Minister zaznaczył, iż w tej chwili uzgadniany pozostało „jeden istotny dokument”. Chodzi o „algorytm postępowania” w przypadku gdy dochodzi do naruszenia bałtyckiej infrastruktury krytycznej. – Tu jest potrzeba ujednolicenia legislacji w naszych państwach, ale również algorytm postępowania ze strony NATO – tłumaczył wicepremier.

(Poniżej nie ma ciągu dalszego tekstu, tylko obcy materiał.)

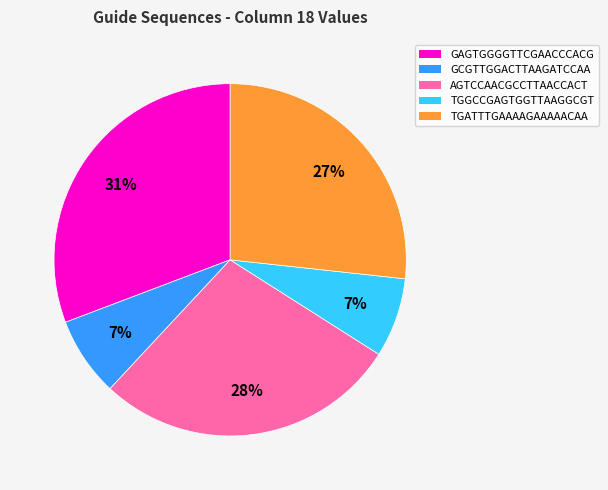

Do TGGCCGAGTGGTTAAGGCGT and AGTCCAACGCCTTAACCACT together represent more than half of the pie?

No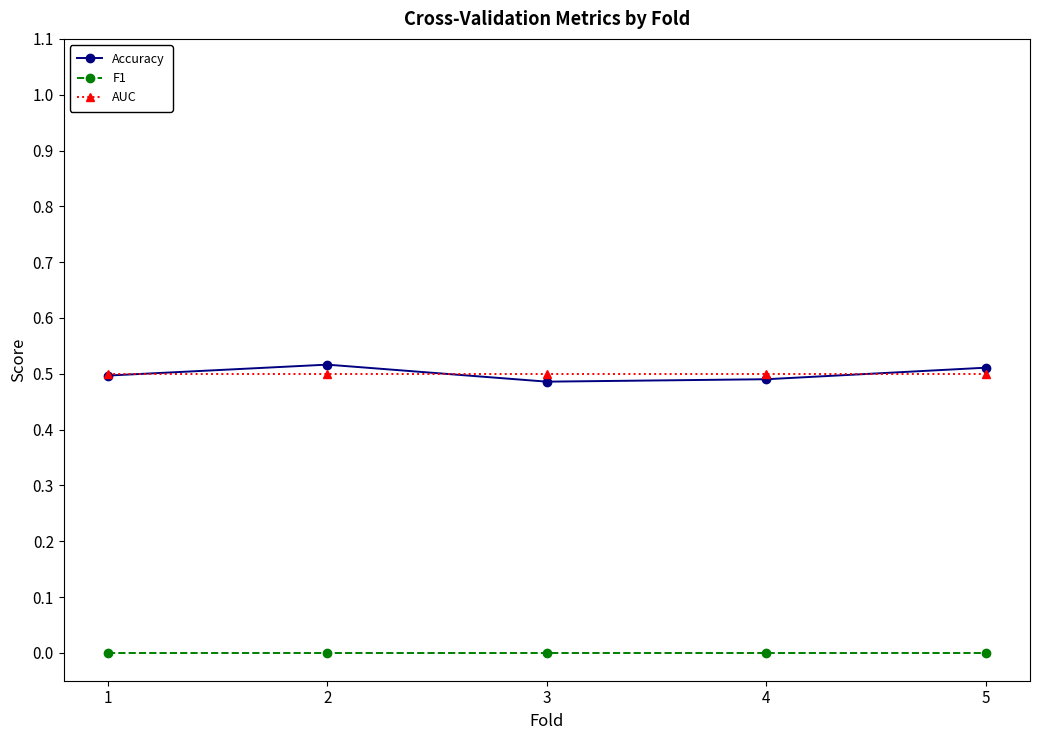

Is it true that F1 equals 0.0 at 4?

True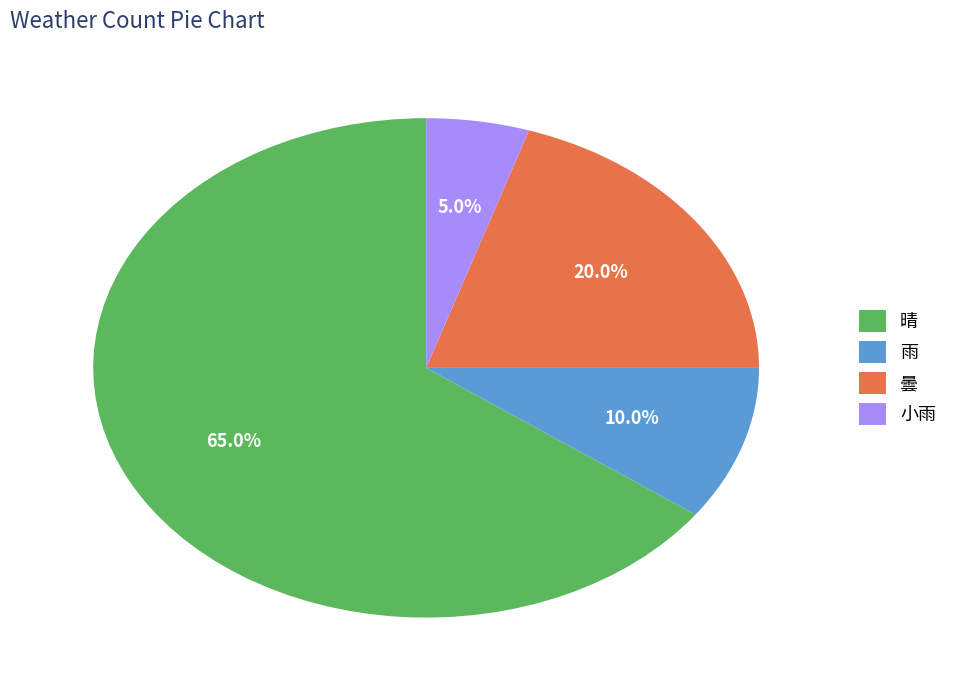

Between 晴 and 小雨, which is larger?

晴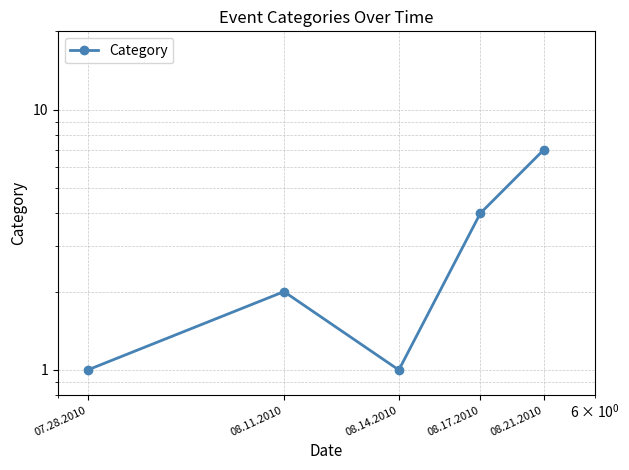

Reading right to left, what are all the values shown in this chart?

08.21.2010=7	08.17.2010=4	08.14.2010=1	08.11.2010=2	07.28.2010=1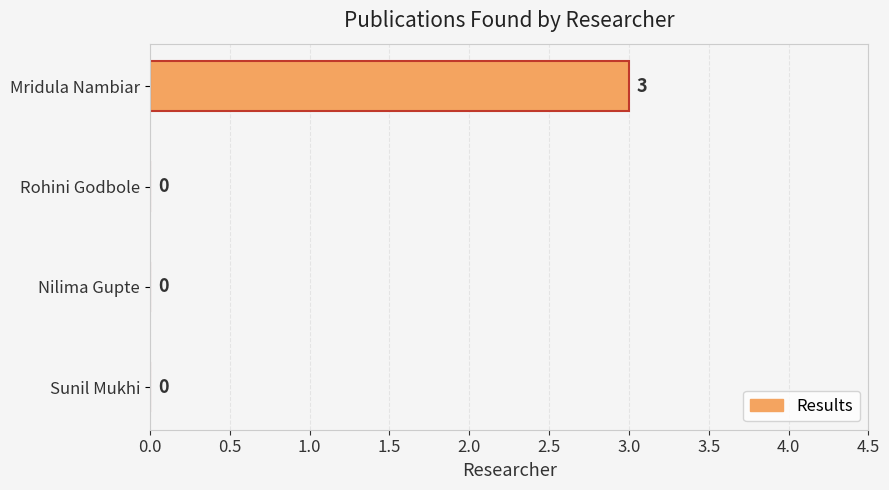

Reading bottom to top, what are all the values shown in this chart?

Sunil Mukhi=0	Nilima Gupte=0	Rohini Godbole=0	Mridula Nambiar=3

NATO powoła Straż Bałtycka. W tle działania tzw. floty cieni

W połowie stycznia sekretarz generalny Sojuszu Północnoatlantyckiego Mark Rutte na konferencji w Helsinkach ogłosił, iż NATO powoła Straż Bałtycką, której celem będzie wzmocnienie bezpieczeństwa na Bałtyku z wykorzystaniem fregat, samolotów patrolowych oraz innych rodzajów uzbrojenia.

To Polska pod koniec listopada wyszła z inicjatywą patrolowania Morza Bałtyckiego przy użyciu jednostek NATO i jednostek narodowych. – Było to spowodowane incydentami, które się powtarzały od pewnego czasu w Bałtyku. Te incydenty były związane z tzw. flotą cieni – mówił w połowie stycznia premier Donald Tusk.

W ciągu ostatnich dwóch miesięcy przerwane zostały międzynarodowe linie światłowodowe, telekomunikacyjne oraz energetyczne. Służby jako głównego podejrzanego o uszkadzanie infrastruktury uważają rosyjską „flotę cieni”. To statki używane przez Moskwę do handlowania ropą, bronią i zbożem z naruszeniem międzynarodowych sankcji nałożonych w związku inwazją na Ukrainę. Jednostki nie są uregulowane prawnie ani ubezpieczone przez konwencjonalnych zachodnich dostawców.